Guest Post by Megan Tayte
My five-book young adult series The Ceruleans is romance with a paranormal edge. But it’s more than a story of girl-meets-boy and girl-discovers-otherworldliness. The beating heart of the story for all the main characters is family. In Book 1, Death Wish, it’s the sibling bond that’s most prominent, in two separate families:
Sienna and Scarlett Blake
The book opens with seventeen-year-old Scarlett coming to an isolated cove in Devon, England, where her sister has recently drowned. That Sienna has taken her own life is incomprehensible to Scarlett, and all she can think to do is retrace her footsteps, in an effort to understand why:
I did not know why Sienna had run away. I did not know why she’d hidden and lied and stayed in touch with me but in a veiled, confusing way – never letting me in. I did not know why she had gone into the sea that night. I did not know why she had sunk into the deep. But I did know this: she had loved me. And I couldn’t come to terms with the fact that she had done this to me, to us.

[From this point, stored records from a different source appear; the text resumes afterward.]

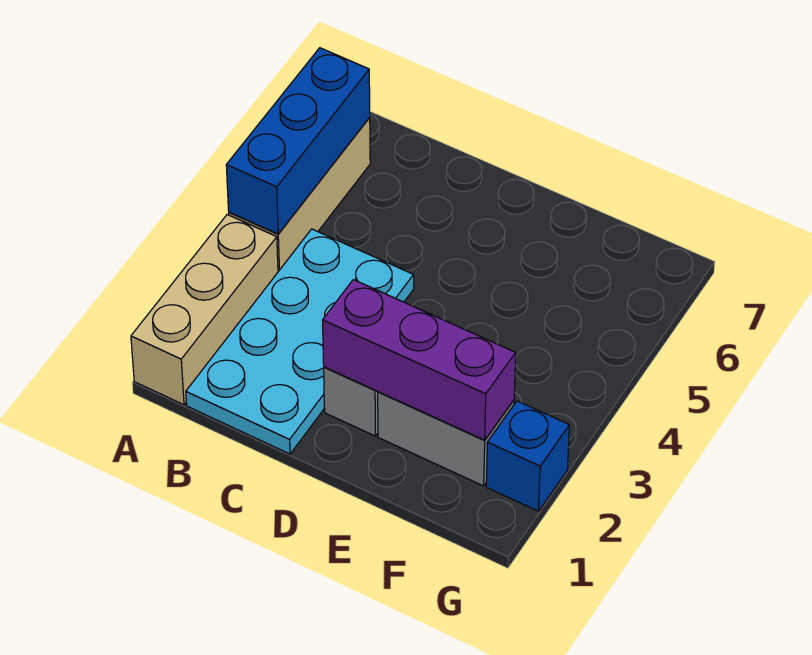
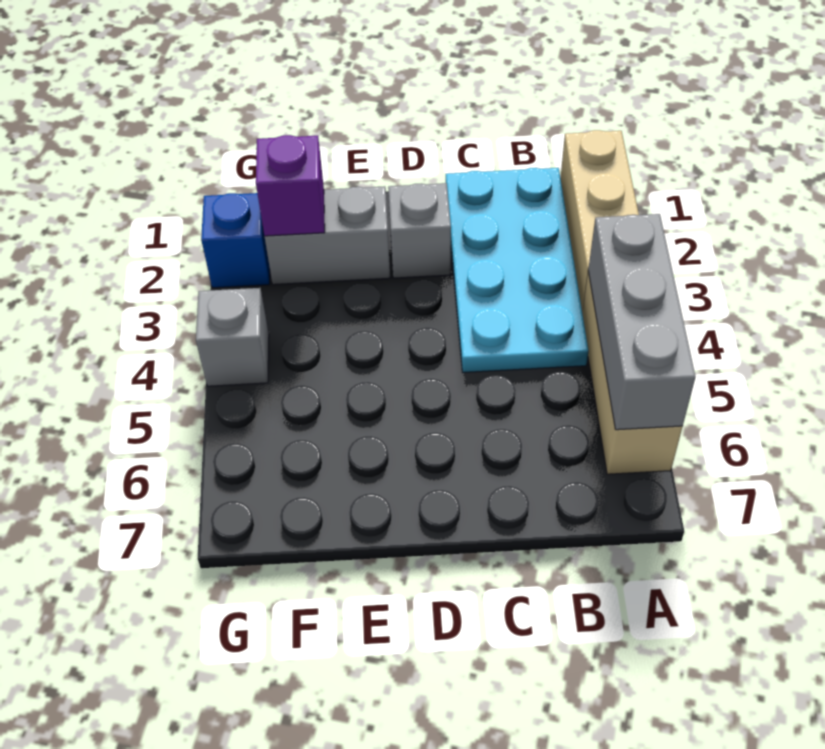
blue 1x3 brick [226,48,370,234] -> grey 1x3 brick [588,214,696,430]
purple 1x3 brick [323,280,516,440] -> purple 1x1 brick [256,135,325,236]
none -> grey 1x1 brick [196,288,269,386]

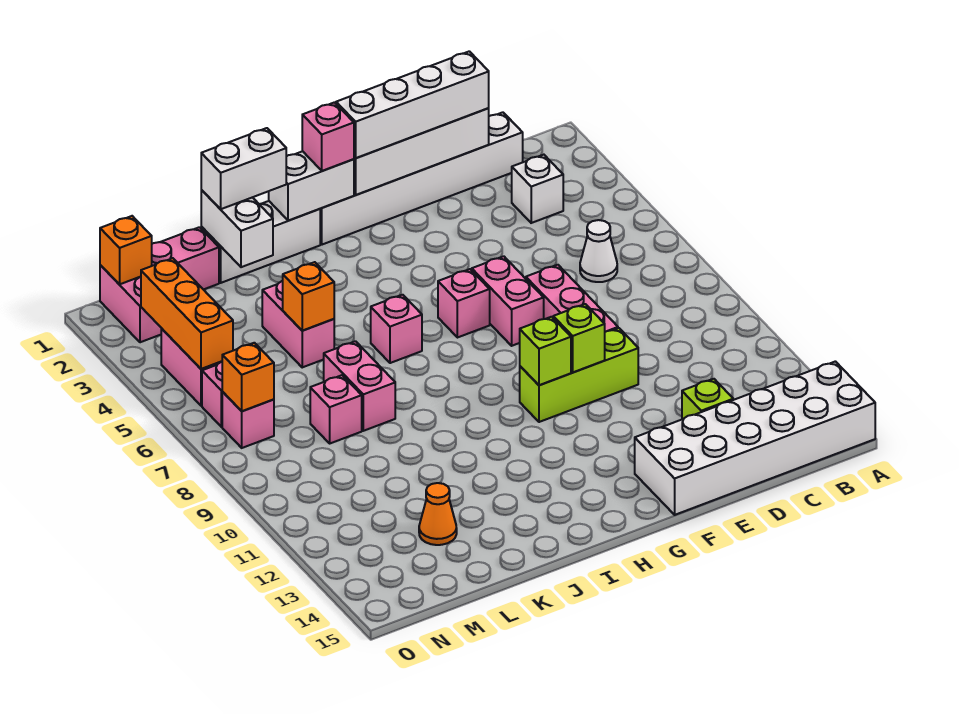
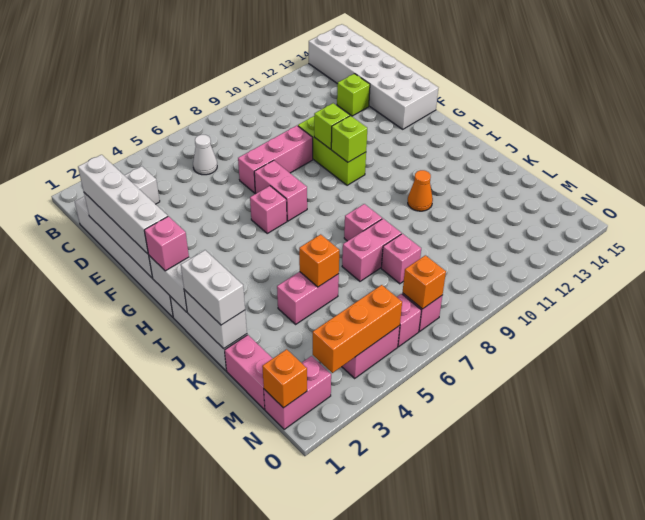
pink 1x2 brick [472,256,544,346] -> pink 1x2 brick turned to [254,160,307,221]
pink 1x1 brick [371,295,422,363] -> pink 1x1 brick moved to [344,204,382,241]
white 1x2 brick [201,190,273,267] -> white 1x2 brick turned to [184,290,247,349]
orange 1x1 cone [419,483,457,545] -> orange 1x1 cone moved to [408,170,433,211]

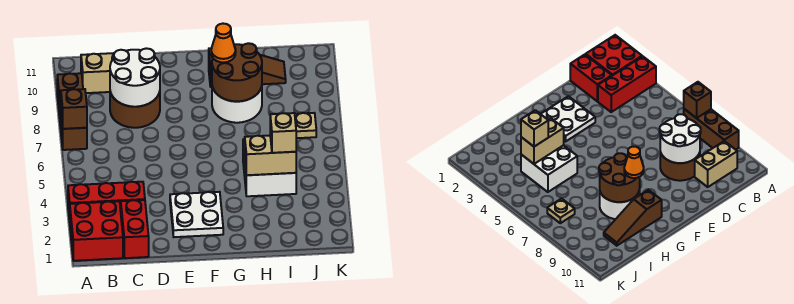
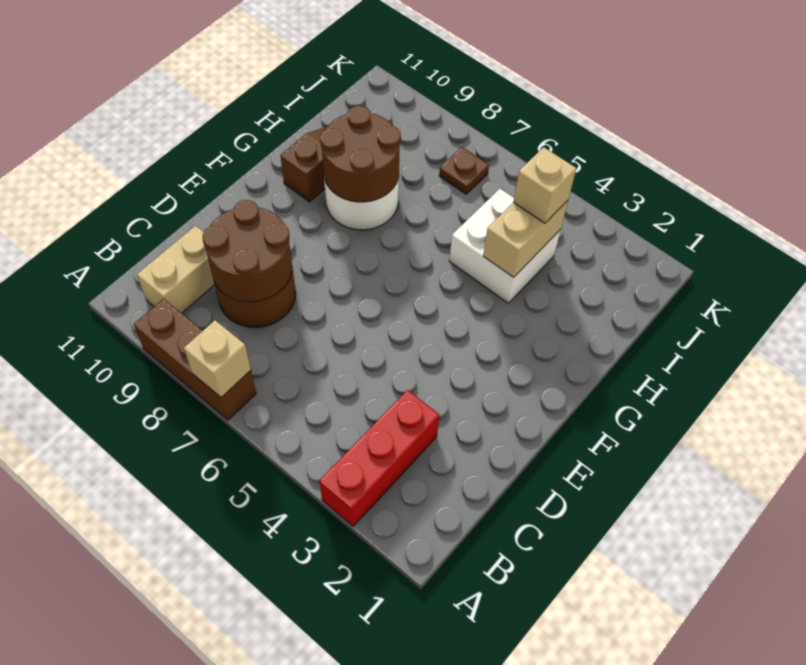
red 2x2 brick [70,201,123,261] -> none
brown 1x1 brick [61,89,87,129] -> tan 1x1 brick [184,320,251,397]
red 1x2 brick [121,200,149,258] -> none
white 2x2 round brick [110,48,160,107] -> brown 2x2 round brick [203,200,292,302]
white 2x2 plate [170,192,223,237] -> none
orange 1x1 cone [211,24,236,62] -> none
tan 1x1 plate [295,113,316,138] -> brown 1x1 plate [439,147,489,194]

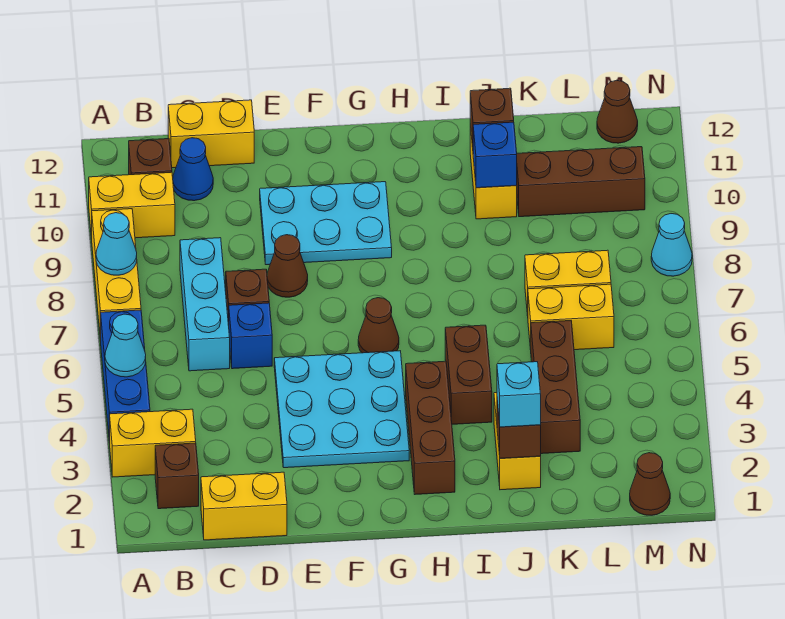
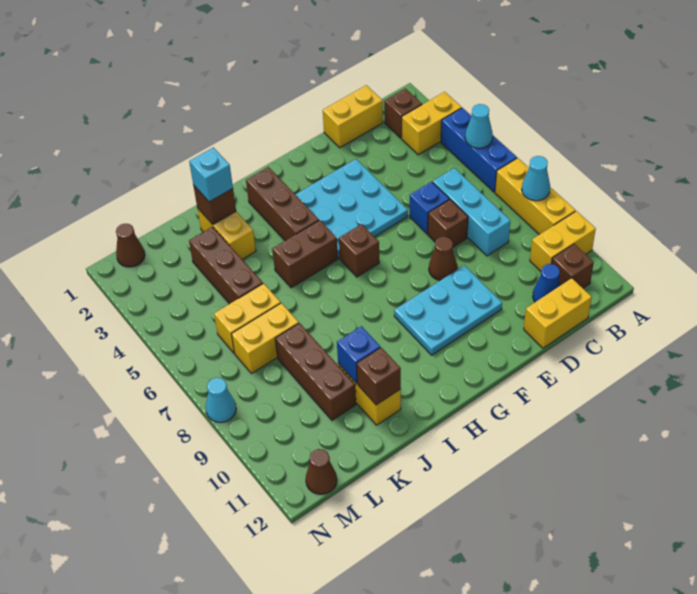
brown 1x1 cone [358,298,399,353] -> brown 1x1 brick [339,224,379,277]
brown 1x2 brick [445,325,492,424] -> brown 1x2 brick turned to [272,220,338,288]
brown 1x3 brick [517,147,645,217] -> brown 1x3 brick turned to [275,323,356,420]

Over the course of the book Scarlett is forced to confront more than the loss of Sienna, however. She has to discover who she is now that she is no longer a sister – now that she doesn’t stand in the shadow cast by her dominating, bolshie, larger-than-life sibling.
Luke and Cara Cavendish
This brother and sister pair serve as foils for Sienna and Scarlett. In many ways their relationship differs significantly: rather than abandon younger sister Cara, Luke has given up his dreams for the future to be her guardian following their parents’ death. He stands as Sienna’s opposite: fiercely loyal, protective and sacrificing. ¬And struggling in the role of responsible big brother:
“We all have family… difficulties… from time to time,” he added. “Take my sister, for example, who’s executed an impressive disappearing act this evening. Earlier, when I headed out to my six-to-midnight shift, she was in her pyjamas on the sofa with flu, all, ‘Later, brov, I’ll just lie here and feebly watch telly.’ Then, when I managed to wrangle leaving the pub early so I could check on her, what did I find? Pillows and a football and a wig in her bed, that’s what. Damn football rolled off the bed when I touched it. Scared the life out of me. I thought her head had fallen off!”
Still, Scarlett sees similarities in Luke and Cara’s bond: their squabbling and bantering conceals a connection she remembers well – and aches for:
“Beneath all the layers of emotion, a wrenching, consuming one: grief. Because I too had once had a sister I loved enough to bicker with. But as always, she had got the last word and executed the perfect dramatic exit: head up, shoulders back, chest out, take no prisoners.”
A love to bleed for
“Write with blood,” advised philosopher Friedrich Nietzsche, “and you will experience that blood is spirit.” That’s what I do. I write stuff that matters to me, that’s real to me – that’s frequently exhausting and painful to write. I don’t write about my own siblings in The Ceruleans, but I write from a place of loving my sister and brother very much, of valuing my bond with them hugely, and of knowing the pain of loss.
In writing The Ceruleans, I challenged myself to consider:
- How important is to be differentiated from your sibling, to stand apart?
- How does love for a sibling manifest – words spoken and unspoken, choices made, actions taken?
- How does a shared history with a sibling ground you, and what happens when that history changes course?
- How does it feel to have the sibling bond severed – through betrayal, through a wilful act, through death?
- What happens to your identity when you cease being a sister (or brother)?
- How far would your love for your sibling drive you to know them, understand them, protect them?
With all of these questions in mind, I wrote with blood – and I wrote of blood. Because a love story doesn’t only have to be about romantic love: it can also include that quieter, grounding love for family. That’s the one that’s easy to forget, to take for granted; that’s the one you can’t choose, and it can be stifling and confusing and scream-out-loud maddening. But still, it always means something, deep down. It’s a love to bleed for.